> [Instructions]
**a)** Answer these questions from the article on the China-Japan opinion poll:
(i) What percentage of Chinese respondents viewed Japan unfavorably?
(ii) How many people in Japan answered the survey?
(iii) How many Chinese tourists visited Japan from January to August?
**b)** From the listing, copy out the lines word for word, starting at the line that contains "VENTI CALDI HANNO" and ending with the line that contains "ELETTRICITÀ VERSO L’ITALIA".

[[ Text excerpt open ]]

A new poll released in Beijing on October 22 showed that Chinese and Japanese citizens have made some improvement in opinions of each other, although overall impressions still remain negative. The Opinion Poll on China-Japan Relations 2015 is jointly issued by the China International Publishing Group (CIPG) and the Genron NPO in Japan.
In China, 78.3 percent of survey respondents viewed Japan unfavorably, which is a reduction of 8.5 percent from last year's numbers. Meanwhile, 88.8 percent of Japanese recipients had a negative impression of China, decreasing from as high as 93 percent, as captured in last year's survey.
Based on answers from 1,570 recipients in China and 1,000 recipients in Japan, the sample survey reveals some positive changes of how people in China and Japan view each other, Vice President of CIPG Wang Gangyi said at the press conference announcing the survey results on October 22.
"The number of people who want peace and cooperation are growing in the two countries," said Wang. "The voice of peace and common development is becoming mainstream, which has laid an important public foundation for warming bilateral relations."
As the poll showed, 70.1 percent of Chinese respondents believed that China-Japan relations are important. Last year, the figure was 65 percent. Notably, it is the first time for the figure of opinions about the importance of Sino-Japanese relations to have risen in the last five years. Reciprocally, 74.4 percent of Japanese citizens surveyed believe that it is important to improve relations with China, increasing by 3.8 percentage points from 2014.
Yasushi Kudo, President of the Genron NPO, said at the press conference that the number of Japanese respondents who reported positive feelings toward China had rebounded from the record low seen in 2013.
"Based on our analysis, this tendency might be attributed to several reasons," Kudo said.
Firstly, as Kudo pointed out, Chinese and Japanese leaders have begun to increase their level of contact and dialogue with one another, undoubtedly a good sign.
The second positive augur is that in spite of the outstanding disputes between the two nations, bilateral relations have remained stable and no new incidents have arisen to inflame relations.
Last but not least, Kudo claimed the surging number of Chinese traveling to Japan over the past two years has helped to promote people-to-people contact and to improve the views of the two peoples toward each other.
According to statistics released by the Japan Tourism Agency, the number of Chinese tourists visiting Japan in the time span from January to August reached as high as 3.34 million, 2.17 times the figure of the same period last year. A staggering one out of four foreign tourists in Japan at present is Chinese.
Consolidating its country's status as a tourist destination is a major goal of the Japanese Government. To this end, Japan has taken many steps in recent years to attract visitors to its shores, not least opening new air routes from China to Japan, Wang Chong, a researcher from the Charhar Institute and an international relations columnist told Beijing Review .
Wang said that given the favorable visa policy and convenient transport, more and more Chinese tourists are willing to travel to Japan.

[[ Text excerpt closed ]]
[[ Records for the exercise open ]]

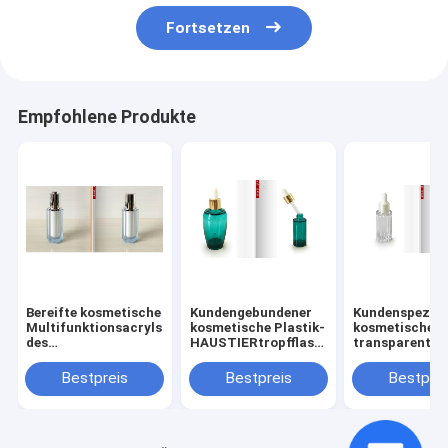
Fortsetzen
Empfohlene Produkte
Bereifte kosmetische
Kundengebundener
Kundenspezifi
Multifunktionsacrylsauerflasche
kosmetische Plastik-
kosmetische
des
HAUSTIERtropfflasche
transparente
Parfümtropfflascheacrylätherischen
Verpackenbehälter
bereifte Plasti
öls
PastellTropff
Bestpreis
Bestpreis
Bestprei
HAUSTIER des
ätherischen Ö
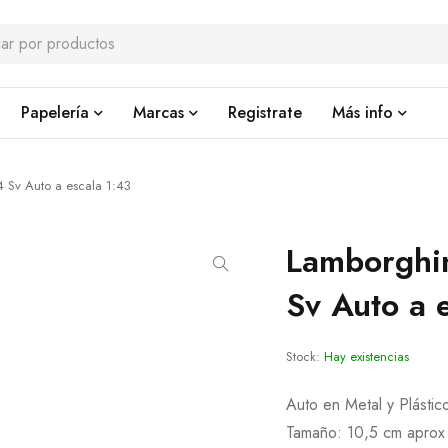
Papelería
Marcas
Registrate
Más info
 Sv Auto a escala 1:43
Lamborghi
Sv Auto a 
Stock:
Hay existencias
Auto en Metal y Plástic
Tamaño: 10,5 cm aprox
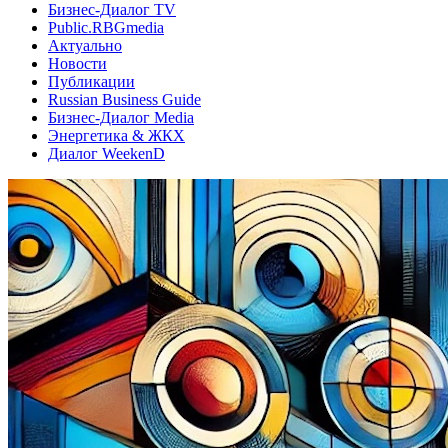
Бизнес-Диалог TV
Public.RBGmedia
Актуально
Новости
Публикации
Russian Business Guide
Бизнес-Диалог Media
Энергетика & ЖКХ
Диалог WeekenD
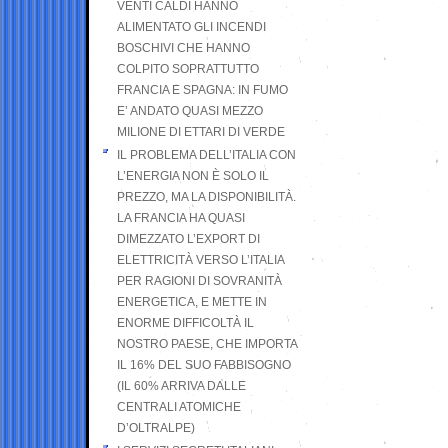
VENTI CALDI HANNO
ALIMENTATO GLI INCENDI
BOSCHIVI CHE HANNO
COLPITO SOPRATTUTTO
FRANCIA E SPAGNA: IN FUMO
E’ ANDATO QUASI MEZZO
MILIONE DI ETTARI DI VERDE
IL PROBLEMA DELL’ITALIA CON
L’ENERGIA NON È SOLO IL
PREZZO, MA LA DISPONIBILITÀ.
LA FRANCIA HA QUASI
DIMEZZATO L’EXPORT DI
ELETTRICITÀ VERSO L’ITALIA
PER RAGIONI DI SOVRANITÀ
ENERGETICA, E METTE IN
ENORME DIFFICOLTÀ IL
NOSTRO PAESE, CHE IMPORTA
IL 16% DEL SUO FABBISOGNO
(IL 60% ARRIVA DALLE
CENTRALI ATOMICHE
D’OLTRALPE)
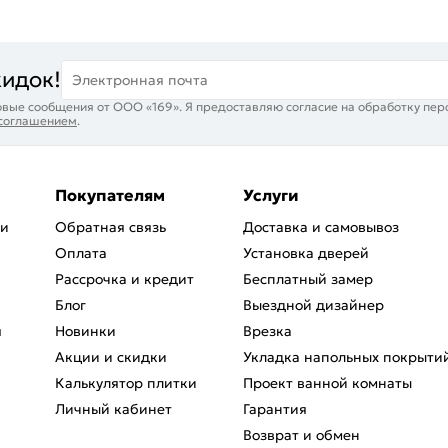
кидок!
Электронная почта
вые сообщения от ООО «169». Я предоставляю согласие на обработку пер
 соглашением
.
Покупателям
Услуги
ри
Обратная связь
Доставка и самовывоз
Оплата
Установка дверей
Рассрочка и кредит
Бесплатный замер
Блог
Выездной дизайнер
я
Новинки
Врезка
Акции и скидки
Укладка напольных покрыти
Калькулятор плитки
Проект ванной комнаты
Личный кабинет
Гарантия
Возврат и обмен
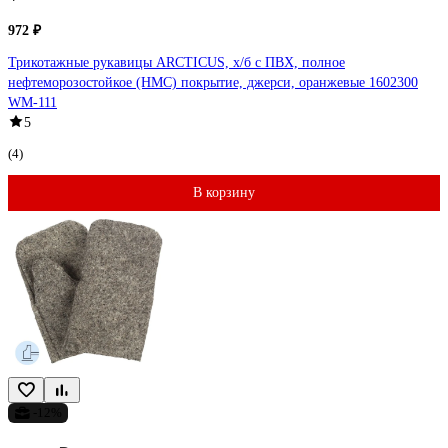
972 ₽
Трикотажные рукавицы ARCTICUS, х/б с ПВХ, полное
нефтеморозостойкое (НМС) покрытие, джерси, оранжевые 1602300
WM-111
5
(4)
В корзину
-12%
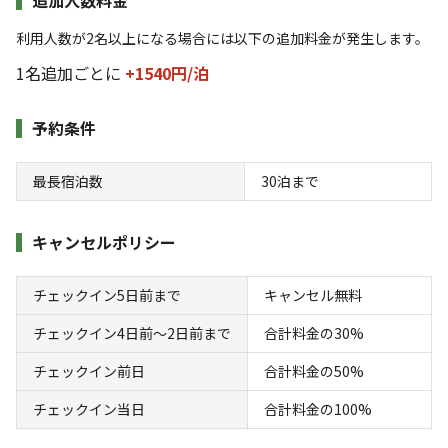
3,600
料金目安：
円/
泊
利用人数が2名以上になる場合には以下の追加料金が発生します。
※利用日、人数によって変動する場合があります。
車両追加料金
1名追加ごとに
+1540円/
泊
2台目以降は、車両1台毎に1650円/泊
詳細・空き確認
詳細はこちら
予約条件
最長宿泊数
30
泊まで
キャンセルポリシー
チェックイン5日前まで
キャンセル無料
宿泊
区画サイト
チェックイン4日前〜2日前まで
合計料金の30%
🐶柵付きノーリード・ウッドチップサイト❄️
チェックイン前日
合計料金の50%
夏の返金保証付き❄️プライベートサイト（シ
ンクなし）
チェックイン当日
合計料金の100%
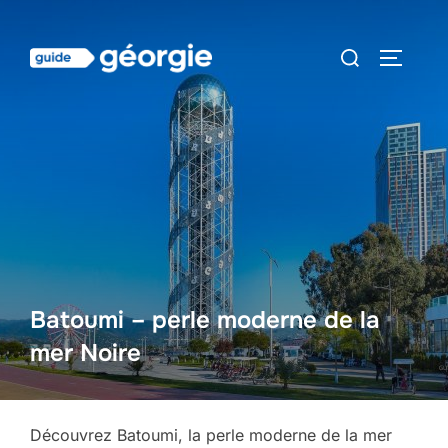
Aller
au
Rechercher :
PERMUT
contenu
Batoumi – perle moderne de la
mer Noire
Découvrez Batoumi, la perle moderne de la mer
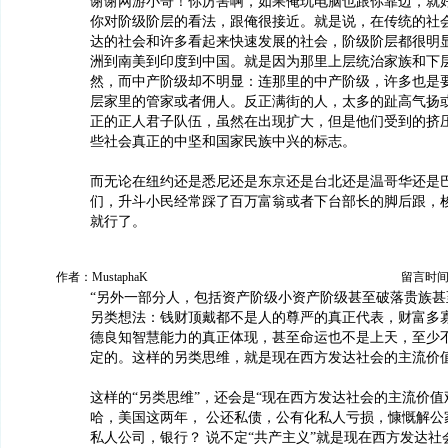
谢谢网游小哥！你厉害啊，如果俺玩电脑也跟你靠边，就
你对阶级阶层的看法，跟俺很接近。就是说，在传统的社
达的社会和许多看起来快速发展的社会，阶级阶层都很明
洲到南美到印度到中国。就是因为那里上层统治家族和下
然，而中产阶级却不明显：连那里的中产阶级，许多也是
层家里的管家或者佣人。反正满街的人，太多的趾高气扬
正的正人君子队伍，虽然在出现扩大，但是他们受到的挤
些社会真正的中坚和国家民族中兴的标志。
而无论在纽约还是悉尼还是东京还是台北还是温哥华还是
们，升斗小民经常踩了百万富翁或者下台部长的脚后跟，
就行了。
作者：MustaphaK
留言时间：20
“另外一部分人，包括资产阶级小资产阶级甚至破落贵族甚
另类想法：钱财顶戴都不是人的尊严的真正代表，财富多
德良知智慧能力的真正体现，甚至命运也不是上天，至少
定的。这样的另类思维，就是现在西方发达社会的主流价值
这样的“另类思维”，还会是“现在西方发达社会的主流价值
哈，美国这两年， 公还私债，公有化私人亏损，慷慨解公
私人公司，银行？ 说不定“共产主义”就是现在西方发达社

[[ Records for the exercise closed ]]

> [Outputs for the tasks]
**a)**
(i) 78.3 percent
(ii) 1,000
(iii) 3.34 million</t1>

**b)**
VENTI CALDI HANNO
ALIMENTATO GLI INCENDI
BOSCHIVI CHE HANNO
COLPITO SOPRATTUTTO
FRANCIA E SPAGNA: IN FUMO
E’ ANDATO QUASI MEZZO
MILIONE DI ETTARI DI VERDE
IL PROBLEMA DELL’ITALIA CON
L’ENERGIA NON È SOLO IL
PREZZO, MA LA DISPONIBILITÀ.
LA FRANCIA HA QUASI
DIMEZZATO L’EXPORT DI
ELETTRICITÀ VERSO L’ITALIA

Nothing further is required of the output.